[Stored data]

"""

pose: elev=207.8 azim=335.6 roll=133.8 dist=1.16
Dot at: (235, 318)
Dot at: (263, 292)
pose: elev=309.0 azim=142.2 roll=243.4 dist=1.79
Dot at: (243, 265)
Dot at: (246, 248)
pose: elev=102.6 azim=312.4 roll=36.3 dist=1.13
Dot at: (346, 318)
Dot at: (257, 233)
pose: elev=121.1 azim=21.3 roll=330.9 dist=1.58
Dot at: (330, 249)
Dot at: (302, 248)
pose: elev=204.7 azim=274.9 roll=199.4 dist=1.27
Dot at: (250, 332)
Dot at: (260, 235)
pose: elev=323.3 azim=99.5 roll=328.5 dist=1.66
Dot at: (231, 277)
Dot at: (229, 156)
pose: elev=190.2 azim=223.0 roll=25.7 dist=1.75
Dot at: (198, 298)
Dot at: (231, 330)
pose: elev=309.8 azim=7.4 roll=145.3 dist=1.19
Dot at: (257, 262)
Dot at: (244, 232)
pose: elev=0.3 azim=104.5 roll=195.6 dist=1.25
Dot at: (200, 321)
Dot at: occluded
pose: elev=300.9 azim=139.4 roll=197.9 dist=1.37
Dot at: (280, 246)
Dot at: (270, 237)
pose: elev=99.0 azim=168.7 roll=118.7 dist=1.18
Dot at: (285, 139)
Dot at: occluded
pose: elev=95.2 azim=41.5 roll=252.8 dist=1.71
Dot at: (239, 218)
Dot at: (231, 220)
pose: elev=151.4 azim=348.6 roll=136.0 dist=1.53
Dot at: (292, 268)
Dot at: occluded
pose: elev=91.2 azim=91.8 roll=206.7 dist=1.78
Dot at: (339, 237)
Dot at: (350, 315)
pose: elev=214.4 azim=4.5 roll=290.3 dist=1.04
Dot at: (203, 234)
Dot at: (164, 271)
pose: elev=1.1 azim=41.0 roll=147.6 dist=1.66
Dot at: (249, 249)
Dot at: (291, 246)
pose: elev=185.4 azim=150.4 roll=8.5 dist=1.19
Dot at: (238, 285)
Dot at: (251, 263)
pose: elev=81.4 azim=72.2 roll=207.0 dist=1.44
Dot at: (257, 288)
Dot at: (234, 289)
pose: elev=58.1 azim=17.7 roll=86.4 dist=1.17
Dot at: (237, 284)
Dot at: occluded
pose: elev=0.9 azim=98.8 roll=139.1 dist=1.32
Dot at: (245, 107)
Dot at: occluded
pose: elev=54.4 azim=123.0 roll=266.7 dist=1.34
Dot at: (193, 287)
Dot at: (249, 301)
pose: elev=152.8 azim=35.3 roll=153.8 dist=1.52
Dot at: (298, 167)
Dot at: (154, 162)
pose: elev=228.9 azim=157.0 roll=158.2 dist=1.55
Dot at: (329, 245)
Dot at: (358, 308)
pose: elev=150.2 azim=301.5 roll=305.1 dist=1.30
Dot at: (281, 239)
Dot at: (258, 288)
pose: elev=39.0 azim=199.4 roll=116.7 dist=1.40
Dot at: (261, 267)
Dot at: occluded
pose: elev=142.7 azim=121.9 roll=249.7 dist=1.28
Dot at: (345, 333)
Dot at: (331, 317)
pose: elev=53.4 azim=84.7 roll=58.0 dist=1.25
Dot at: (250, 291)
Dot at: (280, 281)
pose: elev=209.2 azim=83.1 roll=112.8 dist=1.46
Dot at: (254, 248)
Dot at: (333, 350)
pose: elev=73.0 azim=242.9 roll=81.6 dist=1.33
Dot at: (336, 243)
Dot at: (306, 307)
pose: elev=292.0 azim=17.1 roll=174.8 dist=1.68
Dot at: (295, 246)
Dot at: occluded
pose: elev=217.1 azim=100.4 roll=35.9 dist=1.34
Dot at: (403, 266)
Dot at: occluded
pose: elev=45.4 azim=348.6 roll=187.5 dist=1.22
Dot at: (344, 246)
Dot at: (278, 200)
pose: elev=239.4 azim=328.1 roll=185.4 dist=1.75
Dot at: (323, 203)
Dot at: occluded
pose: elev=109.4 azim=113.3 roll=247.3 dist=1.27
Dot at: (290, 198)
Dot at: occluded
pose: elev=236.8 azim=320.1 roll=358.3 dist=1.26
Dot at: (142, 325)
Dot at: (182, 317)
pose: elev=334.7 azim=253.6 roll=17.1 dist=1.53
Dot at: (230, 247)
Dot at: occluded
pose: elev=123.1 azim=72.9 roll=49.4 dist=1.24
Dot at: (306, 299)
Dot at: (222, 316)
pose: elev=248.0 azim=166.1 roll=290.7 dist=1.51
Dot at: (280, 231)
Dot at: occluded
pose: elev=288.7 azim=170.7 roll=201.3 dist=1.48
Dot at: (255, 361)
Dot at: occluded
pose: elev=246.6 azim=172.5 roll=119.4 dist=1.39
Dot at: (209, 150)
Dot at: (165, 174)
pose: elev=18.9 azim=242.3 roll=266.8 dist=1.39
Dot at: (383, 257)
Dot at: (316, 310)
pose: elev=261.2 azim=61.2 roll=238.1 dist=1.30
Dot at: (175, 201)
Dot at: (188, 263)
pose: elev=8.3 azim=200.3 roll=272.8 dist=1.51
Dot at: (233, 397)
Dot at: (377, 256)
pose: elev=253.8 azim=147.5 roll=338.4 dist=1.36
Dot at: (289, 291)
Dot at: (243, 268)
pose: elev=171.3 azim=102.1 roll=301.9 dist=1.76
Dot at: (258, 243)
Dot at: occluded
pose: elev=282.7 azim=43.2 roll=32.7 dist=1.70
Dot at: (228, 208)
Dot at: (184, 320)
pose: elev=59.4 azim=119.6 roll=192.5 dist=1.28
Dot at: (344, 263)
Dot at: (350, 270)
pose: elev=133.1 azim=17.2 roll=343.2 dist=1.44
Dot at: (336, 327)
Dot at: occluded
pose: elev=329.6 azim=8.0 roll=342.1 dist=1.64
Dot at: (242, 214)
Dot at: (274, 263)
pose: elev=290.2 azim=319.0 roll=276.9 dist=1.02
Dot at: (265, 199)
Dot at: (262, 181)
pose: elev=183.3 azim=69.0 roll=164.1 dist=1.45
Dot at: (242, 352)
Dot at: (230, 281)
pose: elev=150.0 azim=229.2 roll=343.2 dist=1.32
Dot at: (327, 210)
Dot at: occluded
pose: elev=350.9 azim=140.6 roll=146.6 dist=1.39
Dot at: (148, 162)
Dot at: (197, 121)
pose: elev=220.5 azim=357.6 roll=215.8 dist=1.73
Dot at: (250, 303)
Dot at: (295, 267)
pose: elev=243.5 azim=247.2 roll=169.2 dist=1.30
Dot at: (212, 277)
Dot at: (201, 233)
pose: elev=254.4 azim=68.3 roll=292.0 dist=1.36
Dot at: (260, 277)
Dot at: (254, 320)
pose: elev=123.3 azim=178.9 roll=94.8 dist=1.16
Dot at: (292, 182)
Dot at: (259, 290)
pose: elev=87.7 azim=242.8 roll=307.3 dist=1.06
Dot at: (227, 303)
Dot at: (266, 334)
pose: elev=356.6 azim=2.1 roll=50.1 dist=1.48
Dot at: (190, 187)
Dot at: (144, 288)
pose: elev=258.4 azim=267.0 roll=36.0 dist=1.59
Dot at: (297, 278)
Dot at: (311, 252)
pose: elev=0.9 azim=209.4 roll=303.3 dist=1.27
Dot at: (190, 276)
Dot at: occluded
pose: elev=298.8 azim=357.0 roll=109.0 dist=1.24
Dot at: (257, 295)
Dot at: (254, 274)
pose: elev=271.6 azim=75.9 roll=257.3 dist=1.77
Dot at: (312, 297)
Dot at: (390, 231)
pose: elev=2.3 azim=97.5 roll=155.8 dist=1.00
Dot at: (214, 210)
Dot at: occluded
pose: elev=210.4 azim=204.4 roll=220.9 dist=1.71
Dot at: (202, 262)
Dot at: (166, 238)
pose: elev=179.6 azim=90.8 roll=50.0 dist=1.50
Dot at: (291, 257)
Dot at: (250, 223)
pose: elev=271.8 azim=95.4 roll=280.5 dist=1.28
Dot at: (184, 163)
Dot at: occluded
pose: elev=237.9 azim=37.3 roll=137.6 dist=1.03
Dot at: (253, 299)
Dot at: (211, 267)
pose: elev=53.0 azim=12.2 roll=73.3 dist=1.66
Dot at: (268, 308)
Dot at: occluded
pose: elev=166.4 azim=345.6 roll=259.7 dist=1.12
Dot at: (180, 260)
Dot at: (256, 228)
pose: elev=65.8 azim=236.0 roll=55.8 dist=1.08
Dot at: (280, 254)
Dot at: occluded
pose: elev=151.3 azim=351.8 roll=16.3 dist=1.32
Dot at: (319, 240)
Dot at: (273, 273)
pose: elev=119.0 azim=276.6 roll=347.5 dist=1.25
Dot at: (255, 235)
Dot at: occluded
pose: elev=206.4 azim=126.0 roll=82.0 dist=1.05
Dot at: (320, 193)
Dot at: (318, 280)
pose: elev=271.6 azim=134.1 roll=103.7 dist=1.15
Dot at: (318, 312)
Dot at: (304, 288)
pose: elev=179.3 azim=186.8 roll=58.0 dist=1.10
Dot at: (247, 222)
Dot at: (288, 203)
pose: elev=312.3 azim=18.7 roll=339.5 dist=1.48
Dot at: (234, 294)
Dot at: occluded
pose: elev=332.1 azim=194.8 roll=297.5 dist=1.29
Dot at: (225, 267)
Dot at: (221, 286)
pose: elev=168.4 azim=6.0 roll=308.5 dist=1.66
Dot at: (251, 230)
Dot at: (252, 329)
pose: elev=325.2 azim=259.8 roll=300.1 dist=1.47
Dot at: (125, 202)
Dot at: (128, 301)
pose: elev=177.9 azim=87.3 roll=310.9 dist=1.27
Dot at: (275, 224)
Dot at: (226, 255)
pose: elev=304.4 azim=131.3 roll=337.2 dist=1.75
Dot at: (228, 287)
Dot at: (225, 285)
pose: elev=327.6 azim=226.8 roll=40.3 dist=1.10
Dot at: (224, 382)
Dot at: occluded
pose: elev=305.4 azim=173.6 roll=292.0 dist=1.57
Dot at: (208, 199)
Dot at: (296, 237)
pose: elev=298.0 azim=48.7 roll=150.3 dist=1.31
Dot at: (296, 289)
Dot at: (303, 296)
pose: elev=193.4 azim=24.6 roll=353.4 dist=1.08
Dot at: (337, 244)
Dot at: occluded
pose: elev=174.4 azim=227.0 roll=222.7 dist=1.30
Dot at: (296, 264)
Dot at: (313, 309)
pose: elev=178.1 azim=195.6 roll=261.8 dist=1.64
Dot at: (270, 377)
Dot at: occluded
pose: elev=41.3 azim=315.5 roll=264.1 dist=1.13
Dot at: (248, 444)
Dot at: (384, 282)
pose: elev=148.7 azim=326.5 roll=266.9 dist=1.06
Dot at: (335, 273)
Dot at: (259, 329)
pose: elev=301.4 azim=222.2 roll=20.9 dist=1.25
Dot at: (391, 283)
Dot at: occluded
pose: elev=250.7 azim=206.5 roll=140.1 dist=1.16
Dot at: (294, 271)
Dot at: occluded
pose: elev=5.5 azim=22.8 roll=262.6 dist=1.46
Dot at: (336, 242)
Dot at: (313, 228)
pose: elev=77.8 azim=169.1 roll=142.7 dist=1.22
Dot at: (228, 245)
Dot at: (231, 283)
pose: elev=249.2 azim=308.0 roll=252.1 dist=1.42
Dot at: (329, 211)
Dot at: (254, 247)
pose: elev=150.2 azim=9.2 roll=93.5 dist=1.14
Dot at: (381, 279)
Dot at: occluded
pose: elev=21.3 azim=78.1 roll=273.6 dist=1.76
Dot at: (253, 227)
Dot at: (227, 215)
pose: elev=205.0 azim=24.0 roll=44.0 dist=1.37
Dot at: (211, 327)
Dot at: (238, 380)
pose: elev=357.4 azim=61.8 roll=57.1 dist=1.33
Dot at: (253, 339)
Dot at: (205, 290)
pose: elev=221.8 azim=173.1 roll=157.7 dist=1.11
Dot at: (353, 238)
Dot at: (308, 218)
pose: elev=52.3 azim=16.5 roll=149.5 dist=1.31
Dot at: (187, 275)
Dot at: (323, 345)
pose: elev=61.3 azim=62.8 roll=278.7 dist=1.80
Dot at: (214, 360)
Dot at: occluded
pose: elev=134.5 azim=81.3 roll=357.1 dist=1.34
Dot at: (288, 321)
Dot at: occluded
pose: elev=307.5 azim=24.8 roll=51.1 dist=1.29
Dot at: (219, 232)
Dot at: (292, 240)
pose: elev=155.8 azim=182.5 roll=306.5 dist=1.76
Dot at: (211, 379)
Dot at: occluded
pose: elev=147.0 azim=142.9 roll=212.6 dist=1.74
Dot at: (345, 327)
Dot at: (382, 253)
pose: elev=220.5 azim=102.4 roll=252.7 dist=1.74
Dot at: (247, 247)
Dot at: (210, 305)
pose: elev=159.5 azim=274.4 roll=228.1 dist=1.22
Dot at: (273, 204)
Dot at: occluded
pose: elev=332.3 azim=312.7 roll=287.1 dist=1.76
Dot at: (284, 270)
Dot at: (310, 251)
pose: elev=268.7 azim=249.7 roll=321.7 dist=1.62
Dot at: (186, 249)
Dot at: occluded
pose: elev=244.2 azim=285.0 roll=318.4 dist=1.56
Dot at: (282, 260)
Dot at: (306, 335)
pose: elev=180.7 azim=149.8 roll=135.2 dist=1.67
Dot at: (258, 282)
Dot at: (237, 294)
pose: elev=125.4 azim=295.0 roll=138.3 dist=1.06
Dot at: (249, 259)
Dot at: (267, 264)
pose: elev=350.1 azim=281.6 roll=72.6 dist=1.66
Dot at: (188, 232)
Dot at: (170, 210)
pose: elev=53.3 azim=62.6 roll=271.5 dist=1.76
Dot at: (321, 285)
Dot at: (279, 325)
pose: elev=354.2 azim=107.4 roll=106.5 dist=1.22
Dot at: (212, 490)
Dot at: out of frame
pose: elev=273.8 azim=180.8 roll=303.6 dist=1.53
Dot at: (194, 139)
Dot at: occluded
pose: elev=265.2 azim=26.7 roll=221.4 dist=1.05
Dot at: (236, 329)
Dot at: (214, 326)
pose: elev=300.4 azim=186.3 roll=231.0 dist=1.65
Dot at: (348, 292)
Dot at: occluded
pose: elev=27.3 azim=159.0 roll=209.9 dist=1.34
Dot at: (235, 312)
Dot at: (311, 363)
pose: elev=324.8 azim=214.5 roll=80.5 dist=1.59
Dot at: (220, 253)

"""

→ **WORK TO DO**
Print the stretch of the material from the line containing "pose: elev=354.2 azim=107.4" through the end, both ends included, with every line reproduced verbatim.

→ **WORKED SOLUTION**
pose: elev=354.2 azim=107.4 roll=106.5 dist=1.22
Dot at: (212, 490)
Dot at: out of frame
pose: elev=273.8 azim=180.8 roll=303.6 dist=1.53
Dot at: (194, 139)
Dot at: occluded
pose: elev=265.2 azim=26.7 roll=221.4 dist=1.05
Dot at: (236, 329)
Dot at: (214, 326)
pose: elev=300.4 azim=186.3 roll=231.0 dist=1.65
Dot at: (348, 292)
Dot at: occluded
pose: elev=27.3 azim=159.0 roll=209.9 dist=1.34
Dot at: (235, 312)
Dot at: (311, 363)
pose: elev=324.8 azim=214.5 roll=80.5 dist=1.59
Dot at: (220, 253)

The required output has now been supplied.